In an interview on 8/22/23 at 2:00 pm, Plant Operations Director-Staff #6 stated that the facility rooms were checked every day by various staff for safety hazards and added there were forms that the facility staff are supposed to use as checklists to identify safety hazards for patients. When presented with the findings of the ligature risks on the toilet plumbing and the sharp, rusty toilet bolts, he stated these were not things that were recognized before as safety risks.

FORM AND RETENTION OF RECORDS

Tag No.: A0438

Based on record review and interview the facility failed to maintain a medical record that is properly completed for 1 of 1 patient # A with a facial injury.

Patient #A's Medical Progress note by Nurse Practitioner # 16 dated 8/6/23 at 11:15 read: Fall/skin tear-fall precaution/ wound care, apply TAO (triple antibiotic ointment) and open to air.

Patient #A's Medical Progress note by Nurse Practitioner # 14 dated 8/7/23 at 18:34 read Blood pressure on low side. Denies pain. Reported un-witnessed fall incident yesterday. Obtained small skin tear on right upper eyelid. No signs/ symptoms of infection.

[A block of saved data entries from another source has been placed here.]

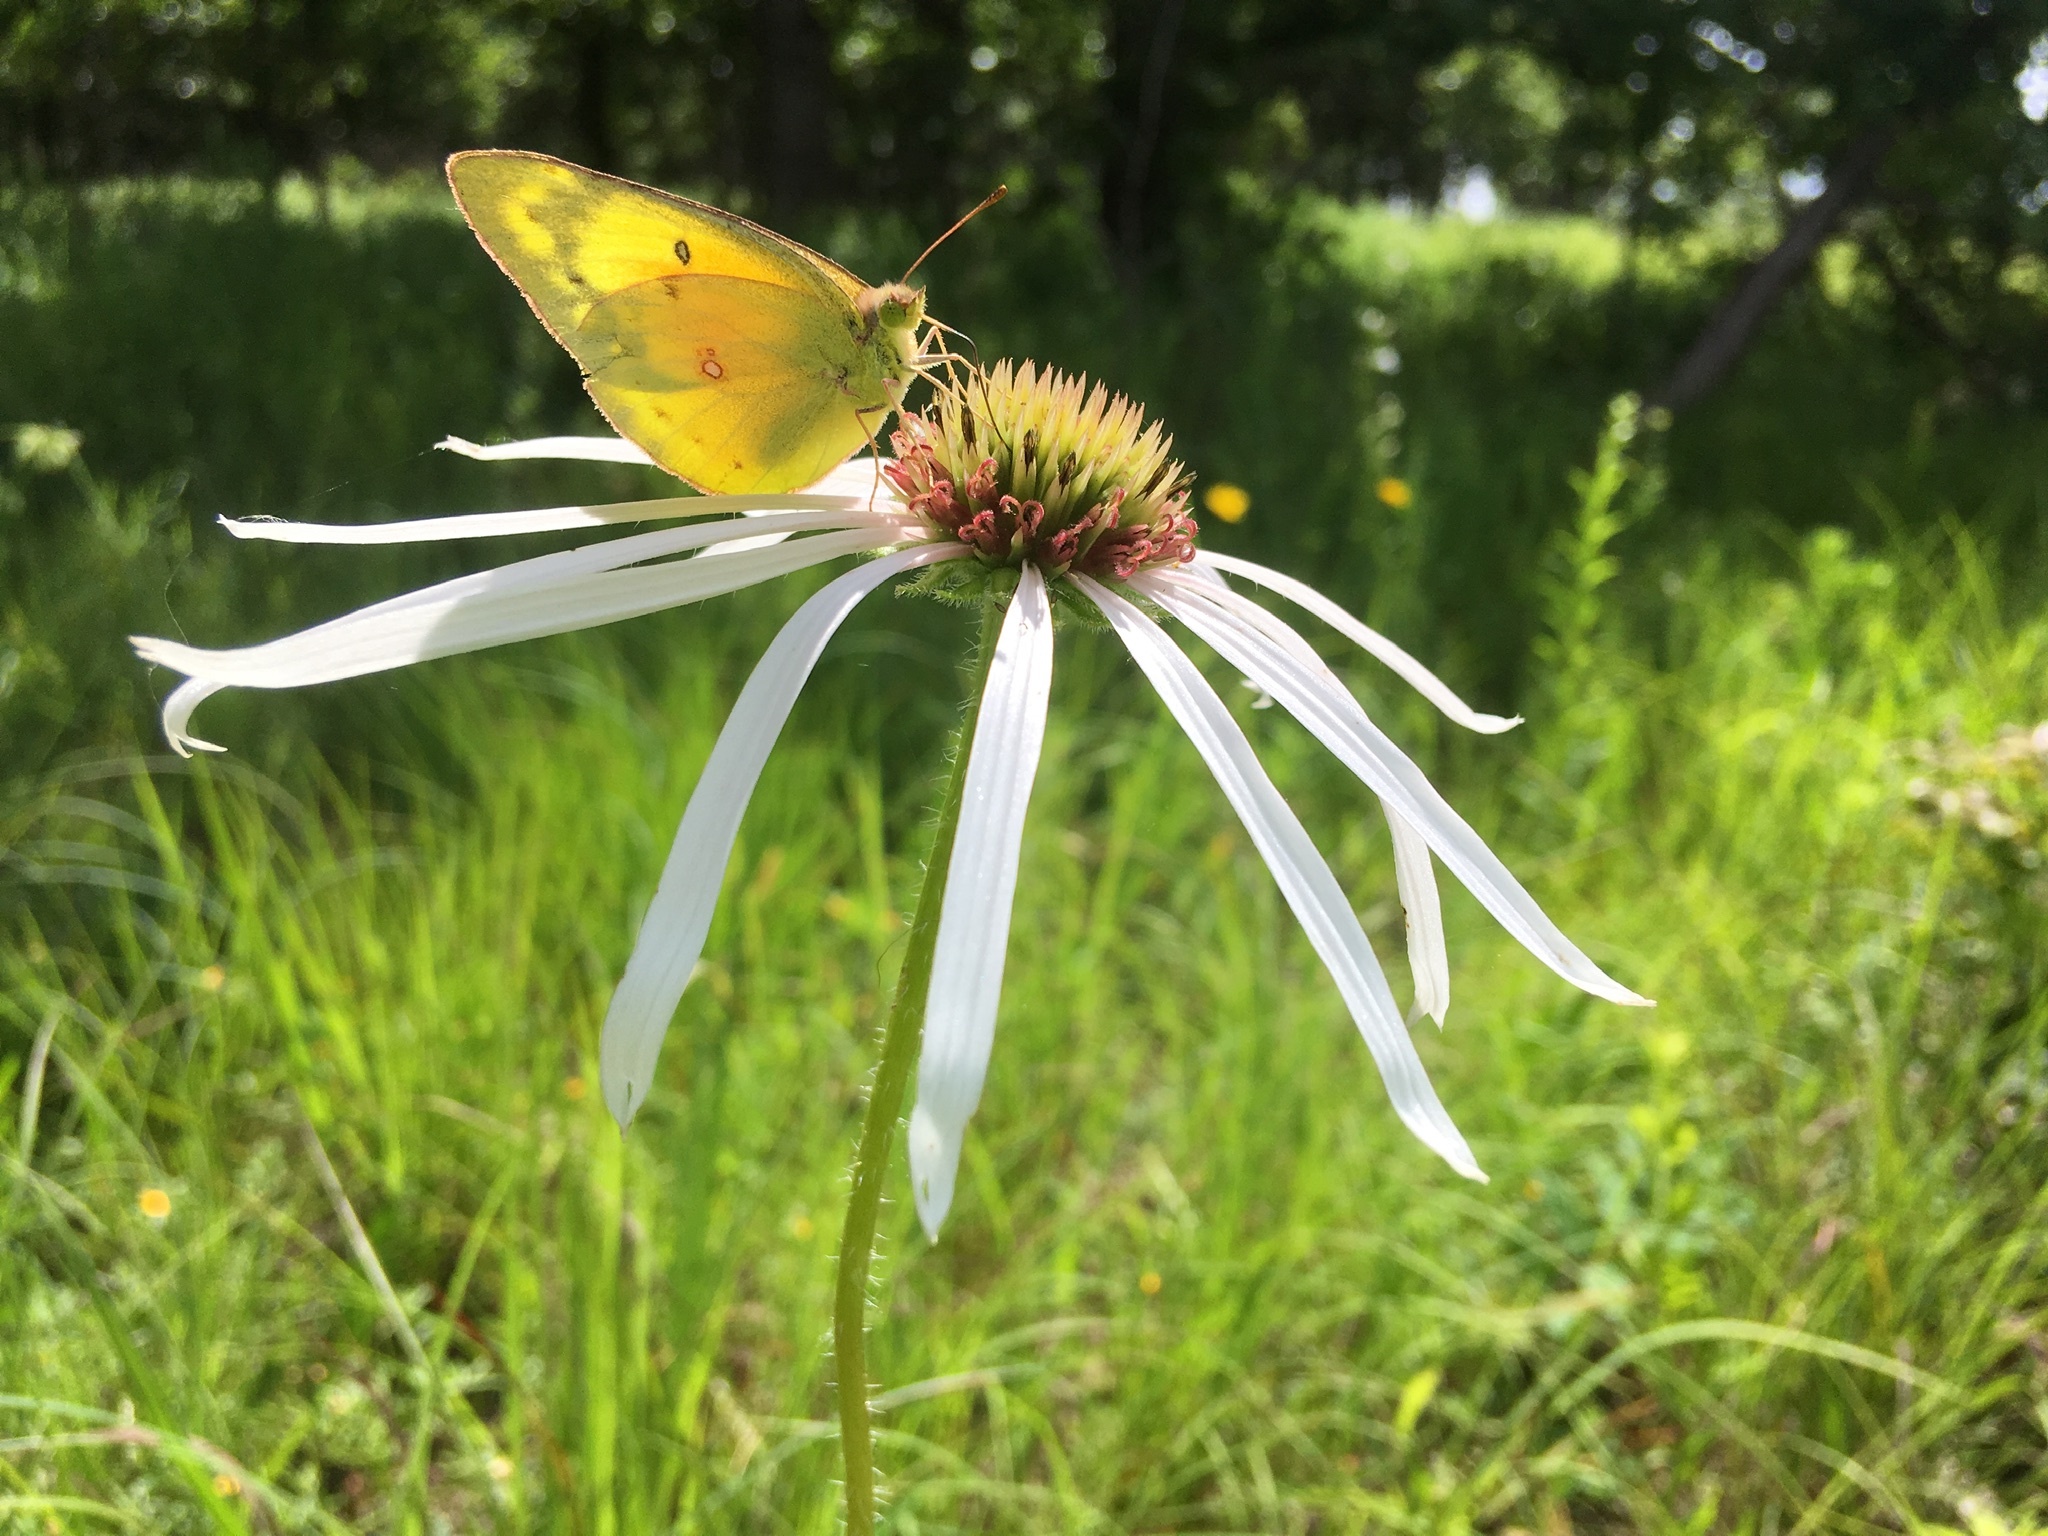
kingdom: Animalia
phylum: Arthropoda
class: Insecta
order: Lepidoptera
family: Pieridae
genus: Colias
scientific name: Colias eurytheme
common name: Alfalfa butterfly
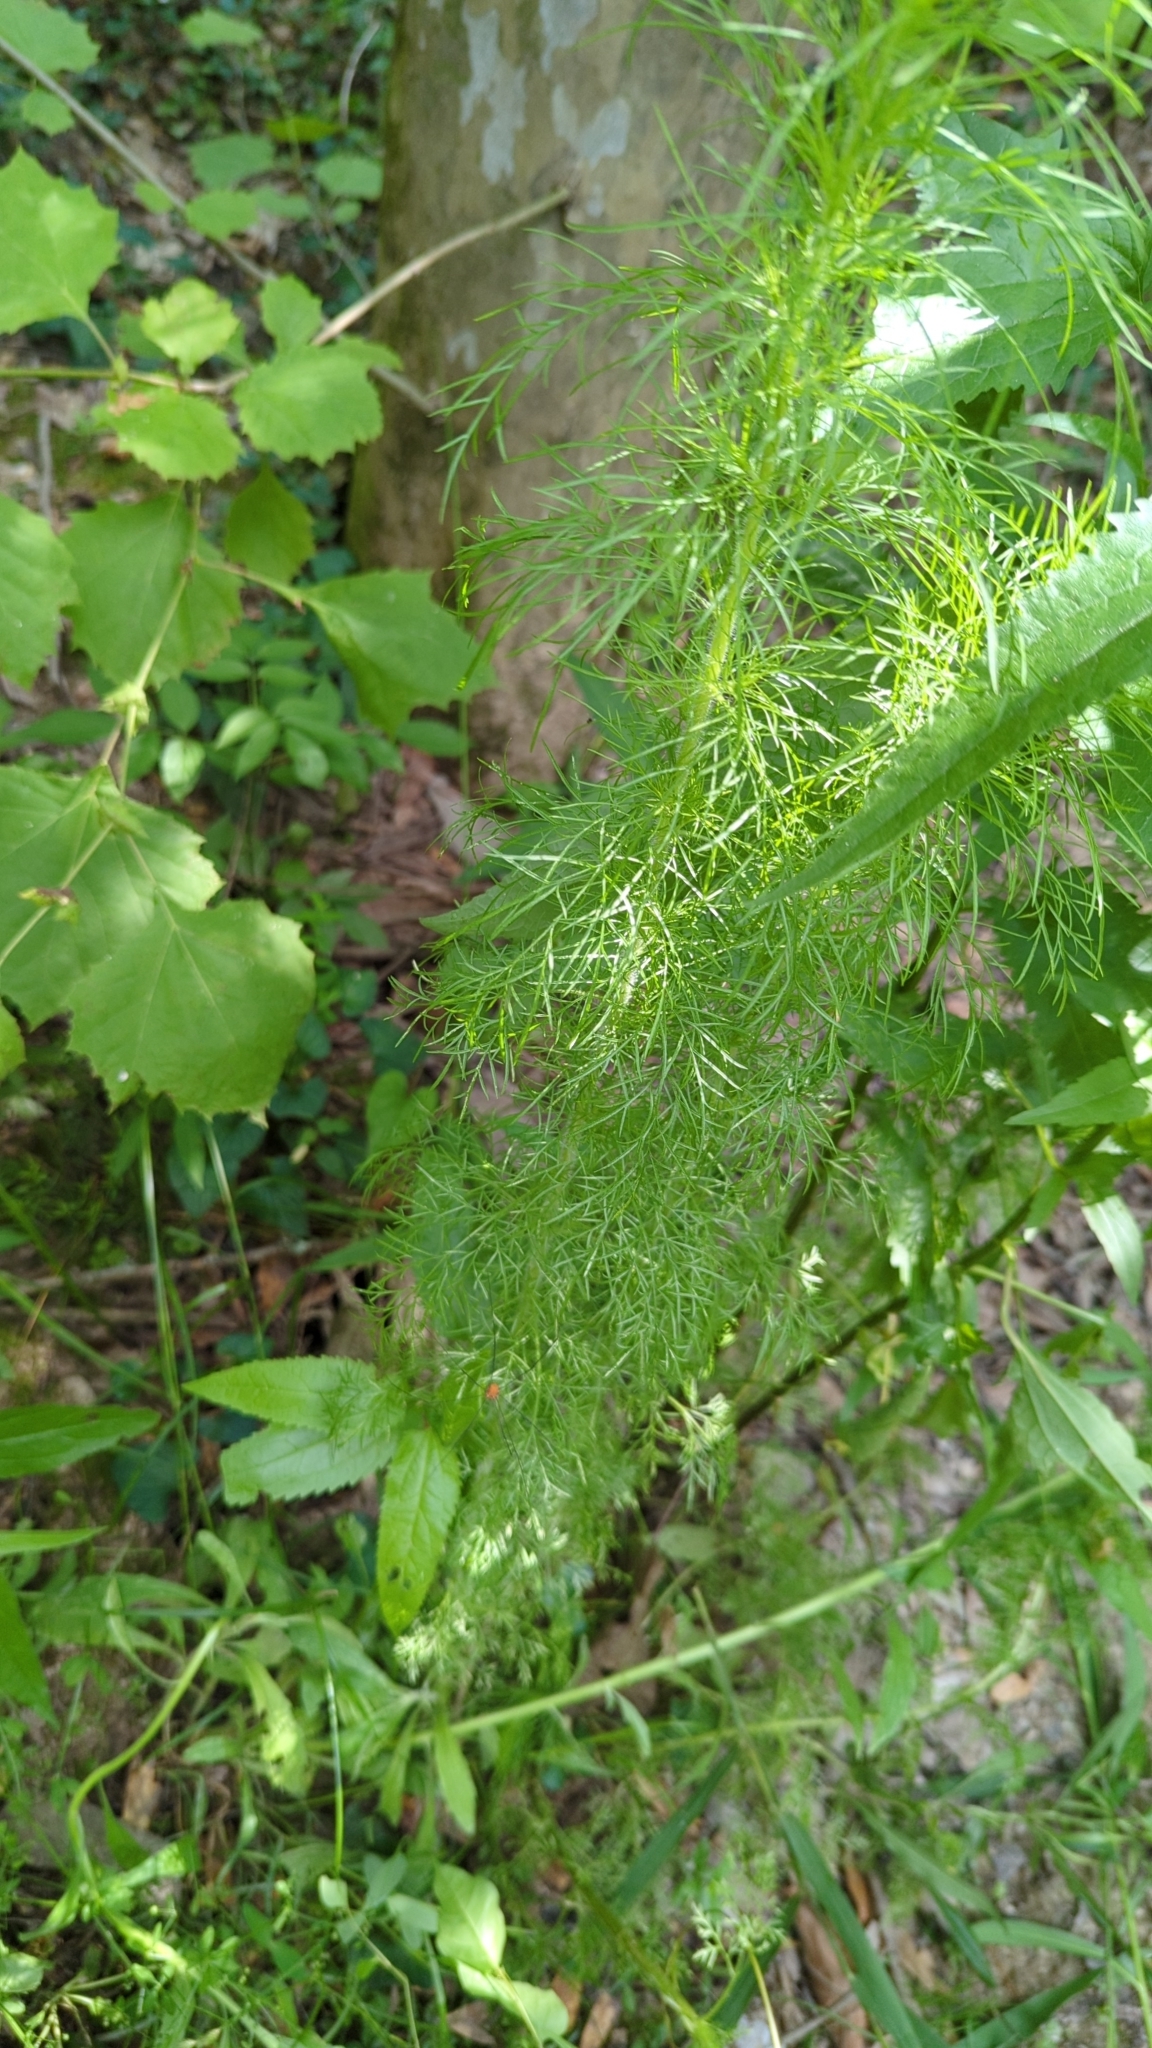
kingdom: Plantae
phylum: Tracheophyta
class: Magnoliopsida
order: Asterales
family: Asteraceae
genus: Eupatorium
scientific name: Eupatorium capillifolium
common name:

Patient #A's Medical Progress note by Nurse Practitioner # 14 dated 8/9/23 at 16:22 read: Forehead swelling reported by nurse. Patient denies any acute injuries or fall States that "this happened when I fell a few days ago. It has been there." Patient expresses no grimacing or signs of pain, mental status, and vital signs at baseline. Patient denies headache, nausea, vomiting, dizziness.

Patient #A's medical record did not contain any descriptive documentation of skin/wound condition after the reported fall. The record is lacking measurements of the skin tear, swelling, or bruising while hospitalized.

Interview on 08/23/2023 at 2:15 pm facility staff ID #17 confirmed the above findings.